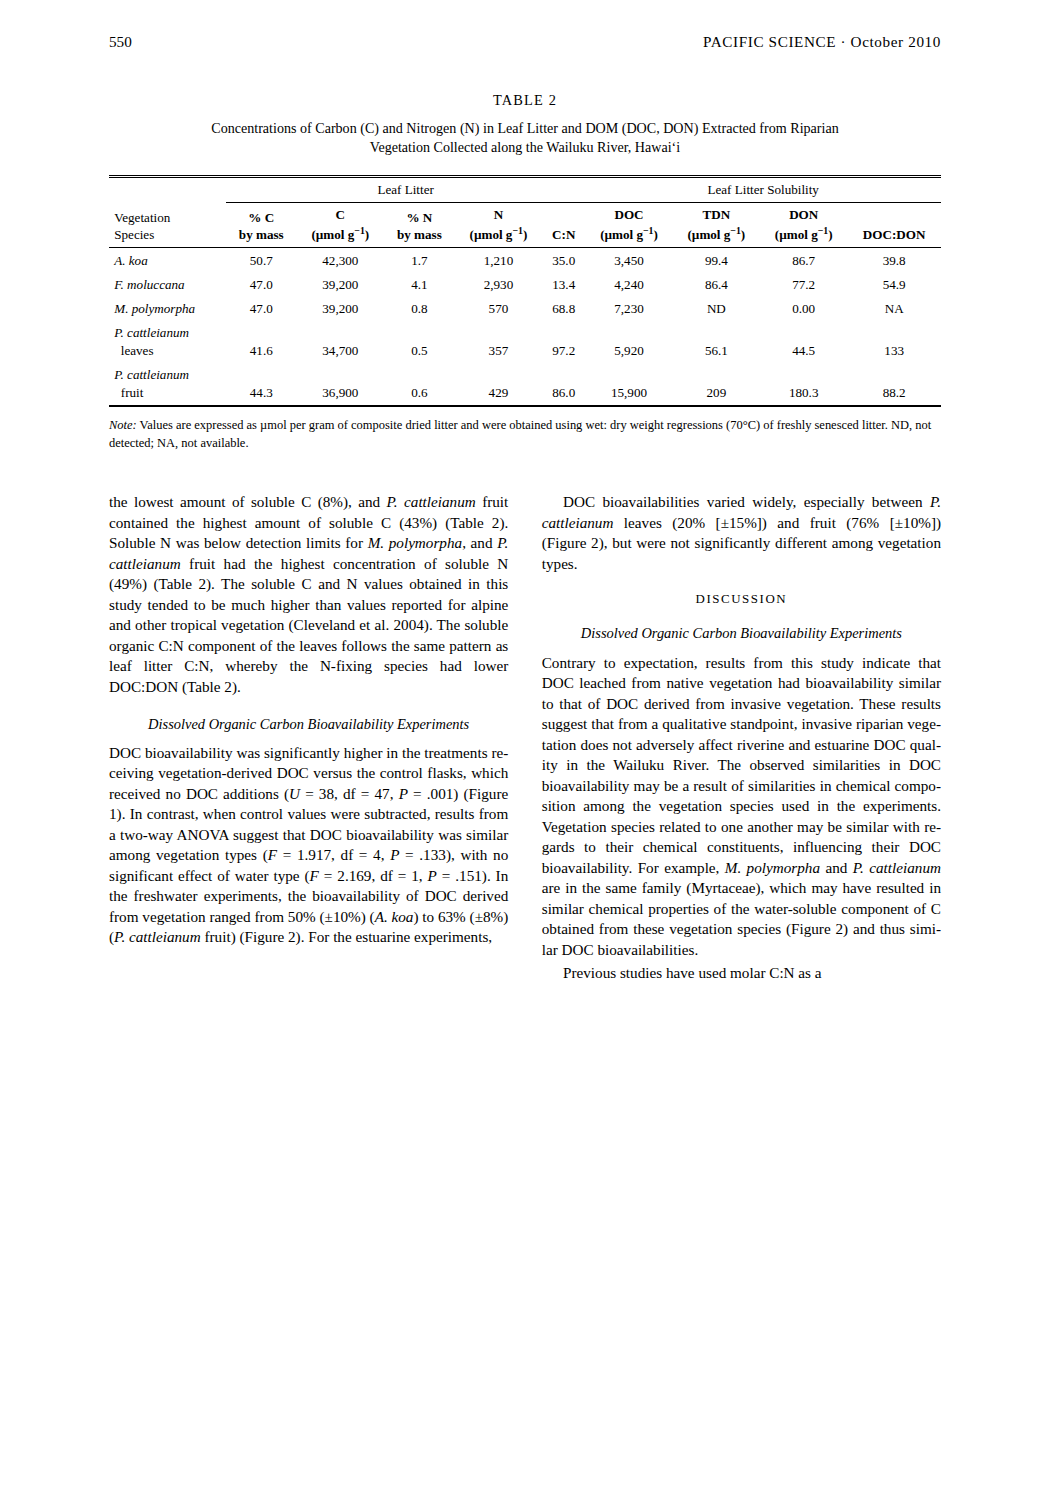550 PACIFIC SCIENCE · October 2010
TABLE 2
Concentrations of Carbon (C) and Nitrogen (N) in Leaf Litter and DOM (DOC, DON) Extracted from Riparian Vegetation Collected along the Wailuku River, Hawaiʻi
| Vegetation Species | Leaf Litter | Leaf Litter Solubility |
| --- | --- | --- |
| % C by mass | C (µmol g −1 ) | % N by mass | N (µmol g −1 ) | C:N | DOC (µmol g −1 ) | TDN (µmol g −1 ) | DON (µmol g −1 ) | DOC:DON |
| A. koa | 50.7 | 42,300 | 1.7 | 1,210 | 35.0 | 3,450 | 99.4 | 86.7 | 39.8 |
| F. moluccana | 47.0 | 39,200 | 4.1 | 2,930 | 13.4 | 4,240 | 86.4 | 77.2 | 54.9 |
| M. polymorpha | 47.0 | 39,200 | 0.8 | 570 | 68.8 | 7,230 | ND | 0.00 | NA |
| P. cattleianum leaves | 41.6 | 34,700 | 0.5 | 357 | 97.2 | 5,920 | 56.1 | 44.5 | 133 |
| P. cattleianum fruit | 44.3 | 36,900 | 0.6 | 429 | 86.0 | 15,900 | 209 | 180.3 | 88.2 |
Note: Values are expressed as µmol per gram of composite dried litter and were obtained using wet: dry weight regressions (70°C) of freshly senesced litter. ND, not detected; NA, not available.
the lowest amount of soluble C (8%), and P. cattleianum fruit contained the highest amount of soluble C (43%) (Table 2). Soluble N was below detection limits for M. polymorpha, and P. cattleianum fruit had the highest concentration of soluble N (49%) (Table 2). The soluble C and N values obtained in this study tended to be much higher than values reported for alpine and other tropical vegetation (Cleveland et al. 2004). The soluble organic C:N component of the leaves follows the same pattern as leaf litter C:N, whereby the N-fixing species had lower DOC:DON (Table 2).
Dissolved Organic Carbon Bioavailability Experiments
DOC bioavailability was significantly higher in the treatments receiving vegetation-derived DOC versus the control flasks, which received no DOC additions (U = 38, df = 47, P = .001) (Figure 1). In contrast, when control values were subtracted, results from a two-way ANOVA suggest that DOC bioavailability was similar among vegetation types (F = 1.917, df = 4, P = .133), with no significant effect of water type (F = 2.169, df = 1, P = .151). In the freshwater experiments, the bioavailability of DOC derived from vegetation ranged from 50% (±10%) (A. koa) to 63% (±8%) (P. cattleianum fruit) (Figure 2). For the estuarine experiments,
DOC bioavailabilities varied widely, especially between P. cattleianum leaves (20% [±15%]) and fruit (76% [±10%]) (Figure 2), but were not significantly different among vegetation types.
Discussion
Dissolved Organic Carbon Bioavailability Experiments
Contrary to expectation, results from this study indicate that DOC leached from native vegetation had bioavailability similar to that of DOC derived from invasive vegetation. These results suggest that from a qualitative standpoint, invasive riparian vegetation does not adversely affect riverine and estuarine DOC quality in the Wailuku River. The observed similarities in DOC bioavailability may be a result of similarities in chemical composition among the vegetation species used in the experiments. Vegetation species related to one another may be similar with regards to their chemical constituents, influencing their DOC bioavailability. For example, M. polymorpha and P. cattleianum are in the same family (Myrtaceae), which may have resulted in similar chemical properties of the water-soluble component of C obtained from these vegetation species (Figure 2) and thus similar DOC bioavailabilities.
Previous studies have used molar C:N as a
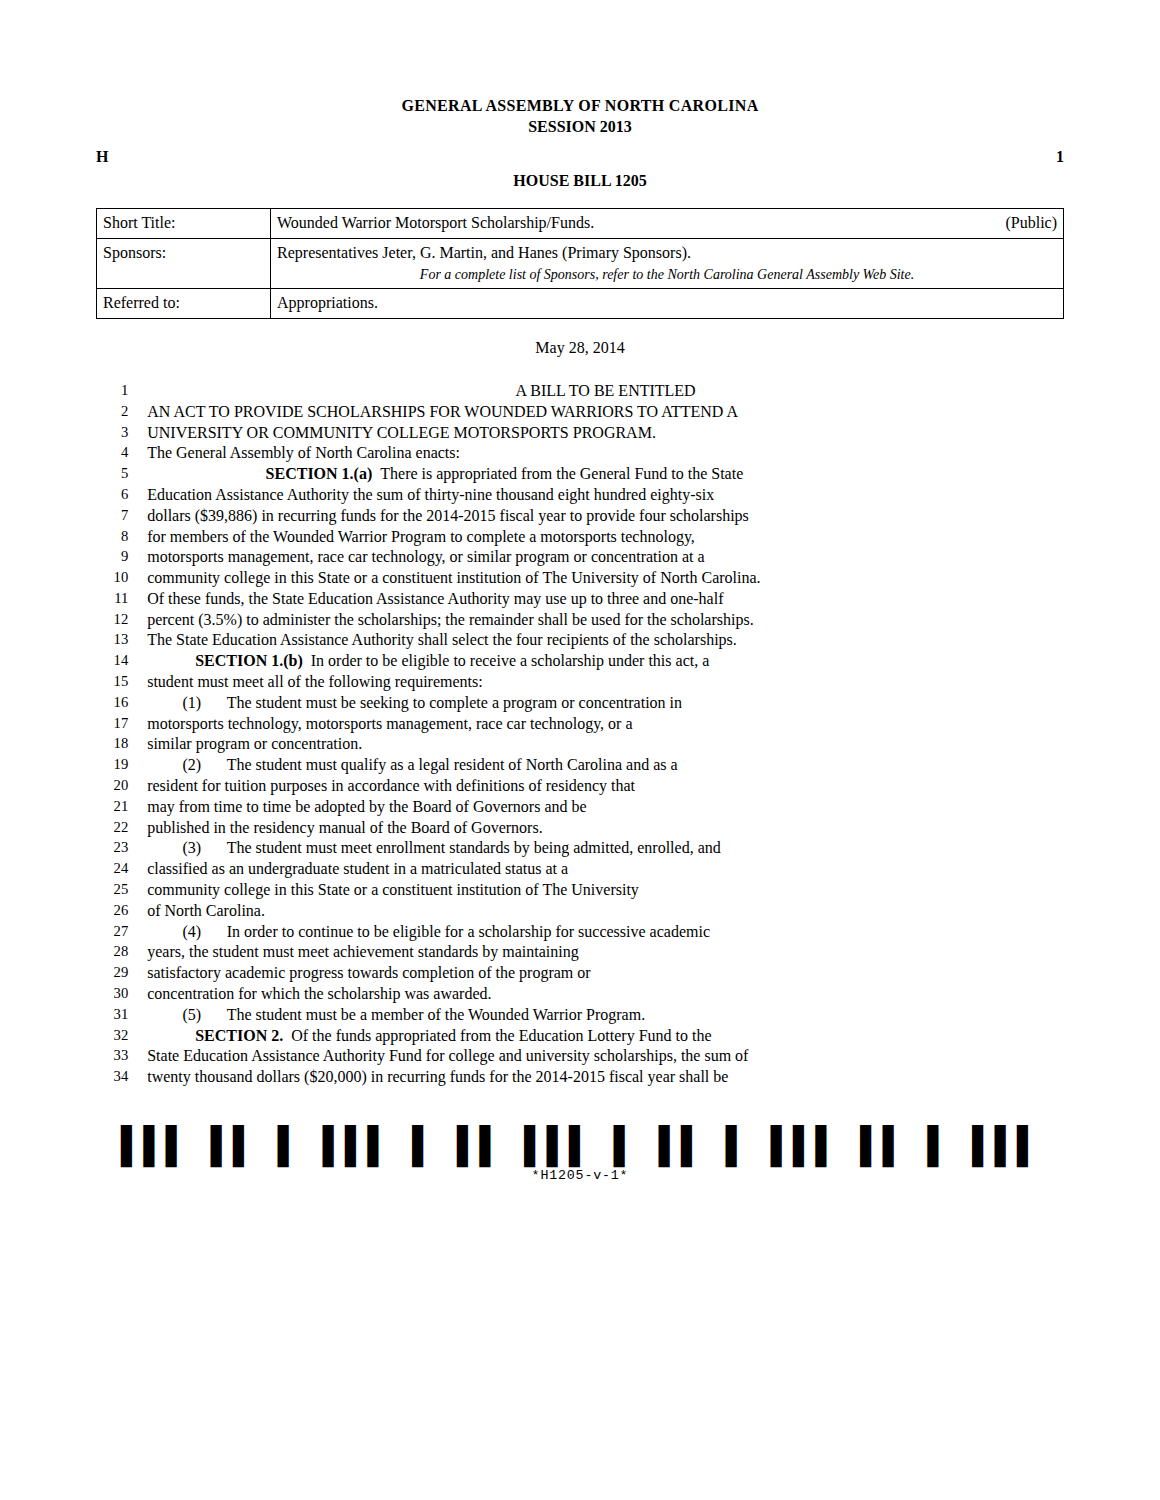GENERAL ASSEMBLY OF NORTH CAROLINA
SESSION 2013
H 1
HOUSE BILL 1205
| Short Title: | Wounded Warrior Motorsport Scholarship/Funds. (Public) |
| Sponsors: | Representatives Jeter, G. Martin, and Hanes (Primary Sponsors). For a complete list of Sponsors, refer to the North Carolina General Assembly Web Site. |
| Referred to: | Appropriations. |
May 28, 2014
A BILL TO BE ENTITLED
AN ACT TO PROVIDE SCHOLARSHIPS FOR WOUNDED WARRIORS TO ATTEND A
UNIVERSITY OR COMMUNITY COLLEGE MOTORSPORTS PROGRAM.
The General Assembly of North Carolina enacts:
SECTION 1.(a) There is appropriated from the General Fund to the State
Education Assistance Authority the sum of thirty-nine thousand eight hundred eighty-six
dollars ($39,886) in recurring funds for the 2014-2015 fiscal year to provide four scholarships
for members of the Wounded Warrior Program to complete a motorsports technology,
motorsports management, race car technology, or similar program or concentration at a
community college in this State or a constituent institution of The University of North Carolina.
Of these funds, the State Education Assistance Authority may use up to three and one-half
percent (3.5%) to administer the scholarships; the remainder shall be used for the scholarships.
The State Education Assistance Authority shall select the four recipients of the scholarships.
SECTION 1.(b) In order to be eligible to receive a scholarship under this act, a
student must meet all of the following requirements:
(1) The student must be seeking to complete a program or concentration in
motorsports technology, motorsports management, race car technology, or a
similar program or concentration.
(2) The student must qualify as a legal resident of North Carolina and as a
resident for tuition purposes in accordance with definitions of residency that
may from time to time be adopted by the Board of Governors and be
published in the residency manual of the Board of Governors.
(3) The student must meet enrollment standards by being admitted, enrolled, and
classified as an undergraduate student in a matriculated status at a
community college in this State or a constituent institution of The University
of North Carolina.
(4) In order to continue to be eligible for a scholarship for successive academic
years, the student must meet achievement standards by maintaining
satisfactory academic progress towards completion of the program or
concentration for which the scholarship was awarded.
(5) The student must be a member of the Wounded Warrior Program.
SECTION 2. Of the funds appropriated from the Education Lottery Fund to the
State Education Assistance Authority Fund for college and university scholarships, the sum of
twenty thousand dollars ($20,000) in recurring funds for the 2014-2015 fiscal year shall be
▌▌▌ ▌▌ ▌ ▌▌▌ ▌ ▌▌ ▌▌▌ ▌ ▌▌ ▌ ▌▌▌ ▌▌ ▌ ▌▌▌
*H1205-v-1*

→ EXERCISE DESCRIPTION
Gather each line from the entries above that includes the word "complete".

→ OUTPUT OF THE EXERCISE
| Sponsors: | Representatives Jeter, G. Martin, and Hanes (Primary Sponsors). For a complete list of Sponsors, refer to the North Carolina General Assembly Web Site. |
for members of the Wounded Warrior Program to complete a motorsports technology,
(1) The student must be seeking to complete a program or concentration in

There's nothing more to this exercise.